Es wird auf jeden Fall eine reine Akustik-Show mit Folk-Musikern werden, wie ich sie auch früher bereits gespielt habe. Wir werden das Album spielen, aber abgesehen davon… Es ist einfach unmöglich irgend etwas zu planen, im Moment. Ich meine wir sollen, wenn es sich vermeiden lässt, nicht mal in den Supermarkt gehen, also versuche ich nicht zu viel bezüglich Live-Aktivitäten zu planen, da sowieso alles abgesagt wird.
Hat sich das Publikum bei Deinen Shows eigentlich geändert? Ich würde vermuten, dass anfangs hauptsächlich Metalheads gekommen sind, mittlerweile sprichst Du ja aber aufgrund der Stilvielfalt sicher auch andere Gruppen an.

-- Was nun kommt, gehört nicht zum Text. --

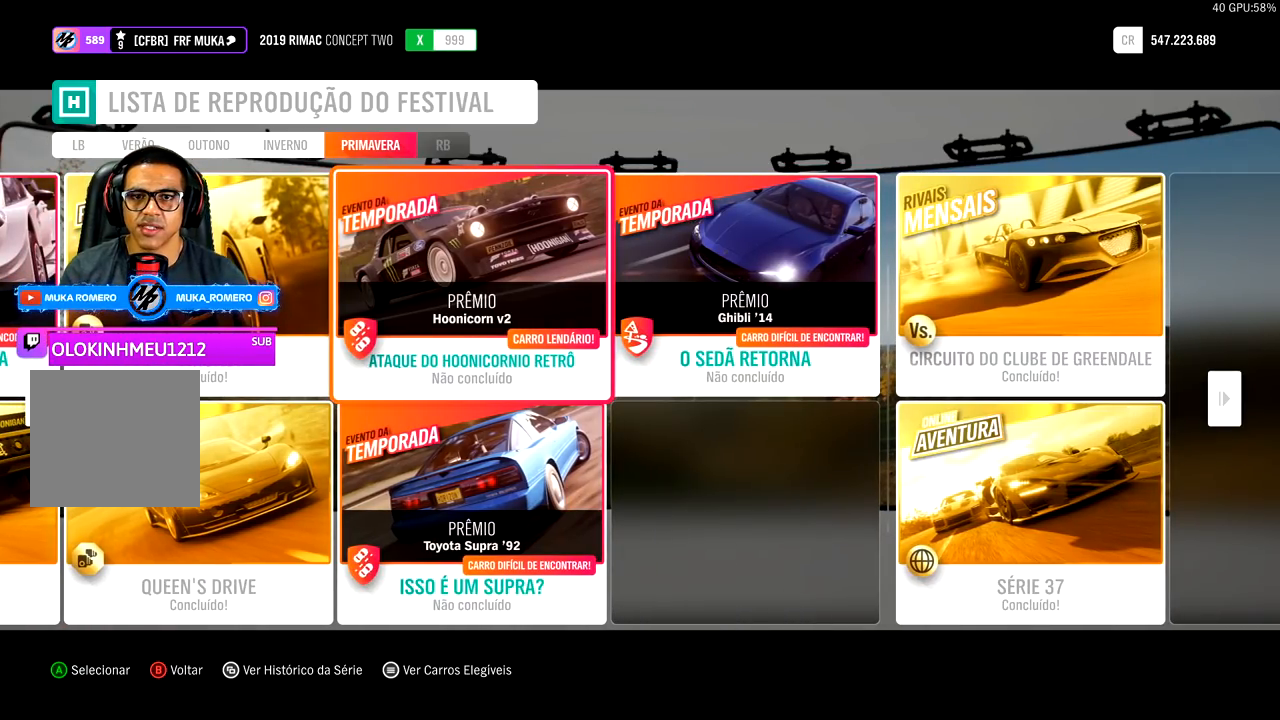
{"buttons": [], "left_stick": "center", "right_stick": "center", "events": []}
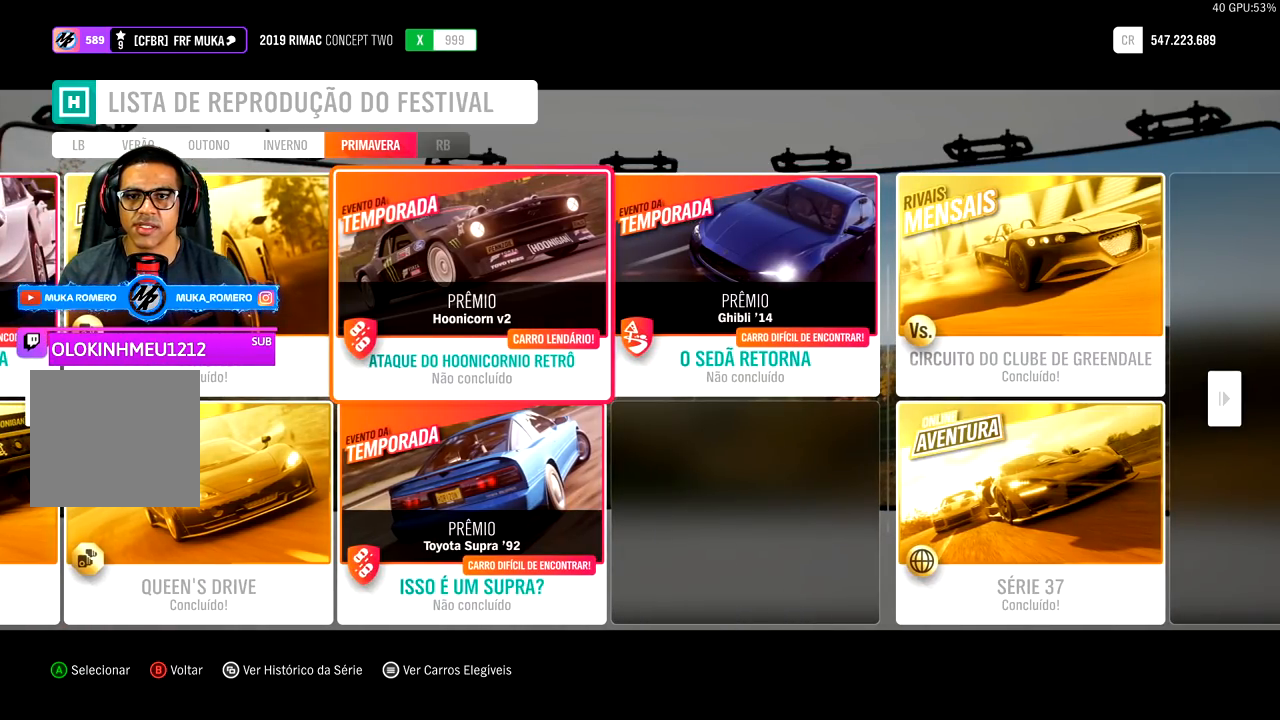
{"buttons": ["DPAD_LEFT"], "left_stick": "center", "right_stick": "center", "events": [[417, "DPAD_RIGHT", "down"], [450, "DPAD_LEFT", "down"], [450, "DPAD_RIGHT", "up"]]}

Ja, ich denke das Publikum ist mittlerweile deutlich gemischter. Du siehst MAYHEM-Shirts in der Menge, aber eben auch ältere Damen. Es ist also sehr gemischt und ich denke, es ist eine wunderschöne Sache, wenn Deine Musik in der Lage ist, so unterschiedliche Menschen zu erreichen.
Hast Du das Gefühl, dass die Black-Metal-Songs auch von, sagen wir mal, den „älteren Damen“ verstanden werden?
(Lacht) Naja, ich denke ich habe noch keine älteren Damen auf meinen Metal Shows gesehen. Die älteren Personen kamen eher zu meinen Folk-Konzerten. Sie haben vermutlich doch einen etwas anderen Geschmack als das Metal-Publikum.
Lass uns zum Schluss noch über das Cover Artwork sprechen. Es sieht wie ein authentisches skandinavisches Gemälde aus. Ist das tatsächlich so, oder wurde es speziell für das Album angefertigt?
Nein, es ist tatsächlich ein altes Gemälde, dass ich von meiner Großmutter geerbt habe. Es ist ein Werk des norwegischen Malers Hans Dahl.
Auf Deiner Facebook-Seite habe ich gesehen, dass Du es auch bei Dir zu Hause in einem sehr schönen alten Rahmen an der Wand hängen hast.
Ja, das ist der Original-Rahmen. Naja, eigentlich weiß ich nicht, ob es das Original ist, aber es ist der Rahmen meiner Großmutter. Er ist wirklich schön und passt sehr gut zum Bild, wie ich finde.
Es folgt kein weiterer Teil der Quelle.